#### [What you will do]
Please take the records that follow and repeat exactly the lines starting with the line with "Communities" and going on through the line with "Speechify למפתחים".

#### [Given records]
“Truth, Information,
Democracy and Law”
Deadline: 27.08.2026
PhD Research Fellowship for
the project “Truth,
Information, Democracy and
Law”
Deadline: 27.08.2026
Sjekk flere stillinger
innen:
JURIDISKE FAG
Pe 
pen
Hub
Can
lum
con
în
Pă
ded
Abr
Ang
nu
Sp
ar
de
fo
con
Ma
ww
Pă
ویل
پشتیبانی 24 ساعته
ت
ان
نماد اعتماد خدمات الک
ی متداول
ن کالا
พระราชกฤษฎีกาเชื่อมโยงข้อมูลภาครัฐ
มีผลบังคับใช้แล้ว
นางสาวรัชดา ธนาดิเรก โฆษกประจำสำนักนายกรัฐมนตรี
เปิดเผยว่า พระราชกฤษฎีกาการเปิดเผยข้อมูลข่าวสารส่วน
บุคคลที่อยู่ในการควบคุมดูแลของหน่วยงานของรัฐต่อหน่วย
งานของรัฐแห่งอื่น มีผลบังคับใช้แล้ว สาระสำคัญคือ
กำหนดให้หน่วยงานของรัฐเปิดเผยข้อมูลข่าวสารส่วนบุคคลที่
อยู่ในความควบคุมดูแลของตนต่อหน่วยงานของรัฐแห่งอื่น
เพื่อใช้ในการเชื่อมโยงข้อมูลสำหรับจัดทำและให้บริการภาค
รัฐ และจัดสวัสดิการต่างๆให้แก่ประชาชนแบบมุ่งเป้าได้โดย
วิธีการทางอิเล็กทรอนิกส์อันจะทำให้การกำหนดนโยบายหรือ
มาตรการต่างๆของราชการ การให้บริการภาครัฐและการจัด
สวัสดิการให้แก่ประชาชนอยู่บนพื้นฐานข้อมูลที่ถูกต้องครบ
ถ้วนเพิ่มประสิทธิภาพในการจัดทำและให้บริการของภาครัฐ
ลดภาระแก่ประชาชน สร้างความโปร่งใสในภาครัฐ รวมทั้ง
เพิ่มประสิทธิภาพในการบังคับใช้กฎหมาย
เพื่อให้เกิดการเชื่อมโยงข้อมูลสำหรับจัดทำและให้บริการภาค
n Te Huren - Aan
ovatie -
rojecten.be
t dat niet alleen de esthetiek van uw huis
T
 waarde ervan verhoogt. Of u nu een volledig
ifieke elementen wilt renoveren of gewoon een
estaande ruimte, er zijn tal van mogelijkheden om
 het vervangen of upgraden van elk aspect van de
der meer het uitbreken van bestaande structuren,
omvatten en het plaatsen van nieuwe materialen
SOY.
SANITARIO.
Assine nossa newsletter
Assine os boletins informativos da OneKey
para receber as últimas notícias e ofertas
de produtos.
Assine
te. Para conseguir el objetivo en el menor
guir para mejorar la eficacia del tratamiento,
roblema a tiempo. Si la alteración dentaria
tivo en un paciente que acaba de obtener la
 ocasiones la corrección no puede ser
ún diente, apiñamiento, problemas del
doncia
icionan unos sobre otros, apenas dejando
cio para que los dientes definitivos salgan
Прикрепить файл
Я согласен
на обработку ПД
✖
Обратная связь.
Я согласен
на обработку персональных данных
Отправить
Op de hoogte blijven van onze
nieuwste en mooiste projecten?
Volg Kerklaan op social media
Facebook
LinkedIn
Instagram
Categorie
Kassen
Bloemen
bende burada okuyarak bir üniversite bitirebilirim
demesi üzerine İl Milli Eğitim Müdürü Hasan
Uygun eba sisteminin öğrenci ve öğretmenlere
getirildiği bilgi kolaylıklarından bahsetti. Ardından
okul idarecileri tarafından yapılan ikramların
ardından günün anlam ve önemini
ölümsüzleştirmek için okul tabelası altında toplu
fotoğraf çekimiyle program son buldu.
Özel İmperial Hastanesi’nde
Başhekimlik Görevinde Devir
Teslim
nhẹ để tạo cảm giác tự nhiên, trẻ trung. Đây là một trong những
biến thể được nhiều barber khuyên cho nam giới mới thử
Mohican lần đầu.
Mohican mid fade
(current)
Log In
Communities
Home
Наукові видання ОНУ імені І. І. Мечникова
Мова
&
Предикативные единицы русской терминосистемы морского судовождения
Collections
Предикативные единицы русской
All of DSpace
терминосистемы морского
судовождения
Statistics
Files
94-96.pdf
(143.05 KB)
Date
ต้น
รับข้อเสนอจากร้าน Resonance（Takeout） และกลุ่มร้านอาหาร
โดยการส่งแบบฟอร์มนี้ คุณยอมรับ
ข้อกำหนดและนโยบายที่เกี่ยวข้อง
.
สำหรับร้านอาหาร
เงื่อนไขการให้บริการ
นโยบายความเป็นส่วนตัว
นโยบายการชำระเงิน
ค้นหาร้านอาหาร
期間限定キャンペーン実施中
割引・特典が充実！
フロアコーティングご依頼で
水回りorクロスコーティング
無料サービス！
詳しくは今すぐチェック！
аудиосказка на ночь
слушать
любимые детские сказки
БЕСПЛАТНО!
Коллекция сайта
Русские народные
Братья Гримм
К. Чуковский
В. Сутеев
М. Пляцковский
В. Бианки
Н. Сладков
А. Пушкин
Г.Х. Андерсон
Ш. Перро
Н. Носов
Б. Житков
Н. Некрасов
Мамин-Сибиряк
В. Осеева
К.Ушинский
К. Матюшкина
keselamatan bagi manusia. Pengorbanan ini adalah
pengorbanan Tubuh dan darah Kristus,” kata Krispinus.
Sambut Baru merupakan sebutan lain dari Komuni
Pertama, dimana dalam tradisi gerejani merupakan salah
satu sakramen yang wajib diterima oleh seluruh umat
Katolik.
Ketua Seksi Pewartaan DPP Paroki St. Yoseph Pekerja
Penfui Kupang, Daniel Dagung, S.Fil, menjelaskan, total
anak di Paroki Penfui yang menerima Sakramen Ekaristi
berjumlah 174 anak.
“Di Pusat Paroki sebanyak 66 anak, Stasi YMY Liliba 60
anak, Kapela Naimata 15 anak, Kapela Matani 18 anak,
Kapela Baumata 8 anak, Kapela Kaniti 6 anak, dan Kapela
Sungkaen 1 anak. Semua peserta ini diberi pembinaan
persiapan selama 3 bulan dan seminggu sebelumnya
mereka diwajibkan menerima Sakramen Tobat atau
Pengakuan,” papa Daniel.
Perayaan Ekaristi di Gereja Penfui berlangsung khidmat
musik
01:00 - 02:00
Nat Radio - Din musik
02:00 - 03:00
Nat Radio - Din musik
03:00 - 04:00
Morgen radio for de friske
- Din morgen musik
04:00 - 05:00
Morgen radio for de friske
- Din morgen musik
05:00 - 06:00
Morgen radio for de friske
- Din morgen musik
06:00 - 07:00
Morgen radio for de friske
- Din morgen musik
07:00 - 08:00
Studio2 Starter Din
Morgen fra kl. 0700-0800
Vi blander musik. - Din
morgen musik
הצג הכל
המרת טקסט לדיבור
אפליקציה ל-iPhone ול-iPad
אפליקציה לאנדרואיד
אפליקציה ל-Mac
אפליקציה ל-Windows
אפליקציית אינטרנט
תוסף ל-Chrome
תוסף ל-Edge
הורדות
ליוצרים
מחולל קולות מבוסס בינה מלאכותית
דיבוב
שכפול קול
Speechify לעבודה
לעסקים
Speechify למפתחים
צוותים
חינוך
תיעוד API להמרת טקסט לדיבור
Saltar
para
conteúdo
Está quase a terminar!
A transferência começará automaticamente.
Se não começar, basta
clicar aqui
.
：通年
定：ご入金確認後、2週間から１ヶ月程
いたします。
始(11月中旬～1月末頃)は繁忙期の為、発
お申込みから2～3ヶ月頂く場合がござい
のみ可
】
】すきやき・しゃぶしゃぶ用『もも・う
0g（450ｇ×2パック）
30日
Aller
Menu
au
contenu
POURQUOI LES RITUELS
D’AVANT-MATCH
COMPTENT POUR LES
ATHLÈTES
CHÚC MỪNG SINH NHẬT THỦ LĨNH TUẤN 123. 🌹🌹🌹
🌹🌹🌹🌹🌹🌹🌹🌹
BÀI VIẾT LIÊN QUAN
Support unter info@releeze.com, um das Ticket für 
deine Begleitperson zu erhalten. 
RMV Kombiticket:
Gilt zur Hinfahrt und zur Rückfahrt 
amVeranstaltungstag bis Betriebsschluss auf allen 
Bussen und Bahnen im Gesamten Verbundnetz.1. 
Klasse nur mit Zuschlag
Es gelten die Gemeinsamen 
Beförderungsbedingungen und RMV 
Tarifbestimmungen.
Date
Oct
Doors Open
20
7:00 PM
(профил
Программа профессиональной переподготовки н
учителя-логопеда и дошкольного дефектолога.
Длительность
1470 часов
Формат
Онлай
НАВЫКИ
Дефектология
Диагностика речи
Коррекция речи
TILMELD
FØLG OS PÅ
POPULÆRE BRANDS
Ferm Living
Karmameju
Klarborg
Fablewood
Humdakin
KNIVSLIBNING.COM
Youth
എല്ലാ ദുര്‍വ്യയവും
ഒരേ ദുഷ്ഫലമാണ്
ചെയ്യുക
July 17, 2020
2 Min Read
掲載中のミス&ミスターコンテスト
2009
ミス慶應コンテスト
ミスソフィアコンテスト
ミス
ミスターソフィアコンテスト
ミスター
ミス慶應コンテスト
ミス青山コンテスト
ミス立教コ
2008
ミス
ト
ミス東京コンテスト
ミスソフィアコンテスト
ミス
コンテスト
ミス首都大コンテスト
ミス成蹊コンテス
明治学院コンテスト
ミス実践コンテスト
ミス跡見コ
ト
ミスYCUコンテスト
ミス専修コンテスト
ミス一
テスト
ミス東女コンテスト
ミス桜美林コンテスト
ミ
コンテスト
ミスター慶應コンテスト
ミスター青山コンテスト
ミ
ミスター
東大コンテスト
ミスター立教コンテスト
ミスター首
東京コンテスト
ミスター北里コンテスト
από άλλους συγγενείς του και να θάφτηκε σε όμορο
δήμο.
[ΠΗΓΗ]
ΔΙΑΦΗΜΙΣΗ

#### [Result of this exercise]
Communities
Home
Наукові видання ОНУ імені І. І. Мечникова
Мова
&
Предикативные единицы русской терминосистемы морского судовождения
Collections
Предикативные единицы русской
All of DSpace
терминосистемы морского
судовождения
Statistics
Files
94-96.pdf
(143.05 KB)
Date
ต้น
รับข้อเสนอจากร้าน Resonance（Takeout） และกลุ่มร้านอาหาร
โดยการส่งแบบฟอร์มนี้ คุณยอมรับ
ข้อกำหนดและนโยบายที่เกี่ยวข้อง
.
สำหรับร้านอาหาร
เงื่อนไขการให้บริการ
นโยบายความเป็นส่วนตัว
นโยบายการชำระเงิน
ค้นหาร้านอาหาร
期間限定キャンペーン実施中
割引・特典が充実！
フロアコーティングご依頼で
水回りorクロスコーティング
無料サービス！
詳しくは今すぐチェック！
аудиосказка на ночь
слушать
любимые детские сказки
БЕСПЛАТНО!
Коллекция сайта
Русские народные
Братья Гримм
К. Чуковский
В. Сутеев
М. Пляцковский
В. Бианки
Н. Сладков
А. Пушкин
Г.Х. Андерсон
Ш. Перро
Н. Носов
Б. Житков
Н. Некрасов
Мамин-Сибиряк
В. Осеева
К.Ушинский
К. Матюшкина
keselamatan bagi manusia. Pengorbanan ini adalah
pengorbanan Tubuh dan darah Kristus,” kata Krispinus.
Sambut Baru merupakan sebutan lain dari Komuni
Pertama, dimana dalam tradisi gerejani merupakan salah
satu sakramen yang wajib diterima oleh seluruh umat
Katolik.
Ketua Seksi Pewartaan DPP Paroki St. Yoseph Pekerja
Penfui Kupang, Daniel Dagung, S.Fil, menjelaskan, total
anak di Paroki Penfui yang menerima Sakramen Ekaristi
berjumlah 174 anak.
“Di Pusat Paroki sebanyak 66 anak, Stasi YMY Liliba 60
anak, Kapela Naimata 15 anak, Kapela Matani 18 anak,
Kapela Baumata 8 anak, Kapela Kaniti 6 anak, dan Kapela
Sungkaen 1 anak. Semua peserta ini diberi pembinaan
persiapan selama 3 bulan dan seminggu sebelumnya
mereka diwajibkan menerima Sakramen Tobat atau
Pengakuan,” papa Daniel.
Perayaan Ekaristi di Gereja Penfui berlangsung khidmat
musik
01:00 - 02:00
Nat Radio - Din musik
02:00 - 03:00
Nat Radio - Din musik
03:00 - 04:00
Morgen radio for de friske
- Din morgen musik
04:00 - 05:00
Morgen radio for de friske
- Din morgen musik
05:00 - 06:00
Morgen radio for de friske
- Din morgen musik
06:00 - 07:00
Morgen radio for de friske
- Din morgen musik
07:00 - 08:00
Studio2 Starter Din
Morgen fra kl. 0700-0800
Vi blander musik. - Din
morgen musik
הצג הכל
המרת טקסט לדיבור
אפליקציה ל-iPhone ול-iPad
אפליקציה לאנדרואיד
אפליקציה ל-Mac
אפליקציה ל-Windows
אפליקציית אינטרנט
תוסף ל-Chrome
תוסף ל-Edge
הורדות
ליוצרים
מחולל קולות מבוסס בינה מלאכותית
דיבוב
שכפול קול
Speechify לעבודה
לעסקים
Speechify למפתחים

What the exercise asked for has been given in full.